WHAT THIS TASK INVOLVES >>
Every line of the listing below should be written out exactly, minus its images.

DATASET EXTRACT >>

________

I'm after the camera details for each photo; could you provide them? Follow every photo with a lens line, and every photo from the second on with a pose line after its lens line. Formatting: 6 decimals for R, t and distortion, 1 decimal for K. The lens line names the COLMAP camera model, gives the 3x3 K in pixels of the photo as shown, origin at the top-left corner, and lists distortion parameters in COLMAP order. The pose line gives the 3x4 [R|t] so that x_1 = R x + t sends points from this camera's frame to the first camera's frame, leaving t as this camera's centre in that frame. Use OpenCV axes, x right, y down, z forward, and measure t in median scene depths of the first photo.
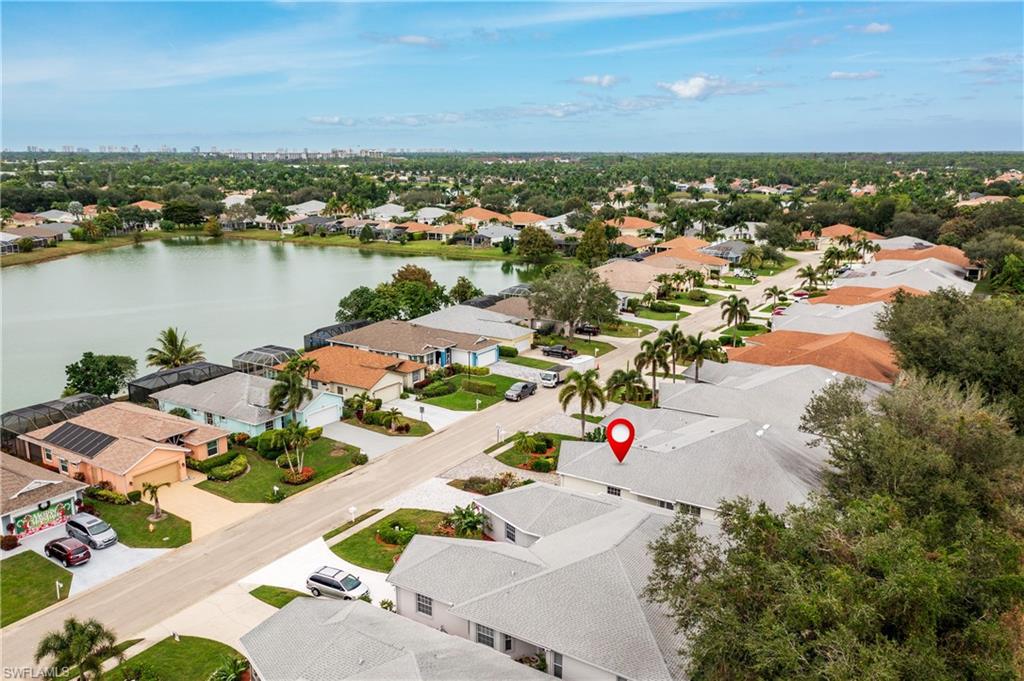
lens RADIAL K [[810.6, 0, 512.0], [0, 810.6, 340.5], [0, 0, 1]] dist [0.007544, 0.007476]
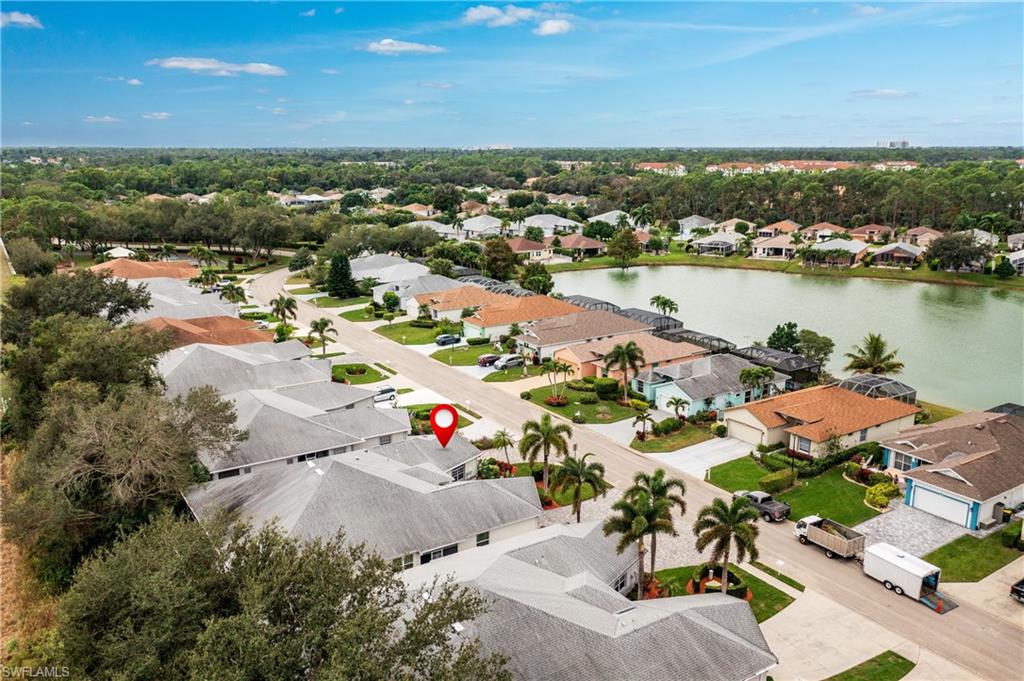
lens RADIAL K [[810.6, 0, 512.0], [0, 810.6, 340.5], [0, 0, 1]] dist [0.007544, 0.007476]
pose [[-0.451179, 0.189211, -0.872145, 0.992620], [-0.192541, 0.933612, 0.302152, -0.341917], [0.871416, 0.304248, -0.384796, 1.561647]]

________

RESULT OF THE EXERCISE >>
I'm after the camera details for each photo; could you provide them? Follow every photo with a lens line, and every photo from the second on with a pose line after its lens line. Formatting: 6 decimals for R, t and distortion, 1 decimal for K. The lens line names the COLMAP camera model, gives the 3x3 K in pixels of the photo as shown, origin at the top-left corner, and lists distortion parameters in COLMAP order. The pose line gives the 3x4 [R|t] so that x_1 = R x + t sends points from this camera's frame to the first camera's frame, leaving t as this camera's centre in that frame. Use OpenCV axes, x right, y down, z forward, and measure t in median scene depths of the first photo.
lens RADIAL K [[810.6, 0, 512.0], [0, 810.6, 340.5], [0, 0, 1]] dist [0.007544, 0.007476]
lens RADIAL K [[810.6, 0, 512.0], [0, 810.6, 340.5], [0, 0, 1]] dist [0.007544, 0.007476]
pose [[-0.451179, 0.189211, -0.872145, 0.992620], [-0.192541, 0.933612, 0.302152, -0.341917], [0.871416, 0.304248, -0.384796, 1.561647]]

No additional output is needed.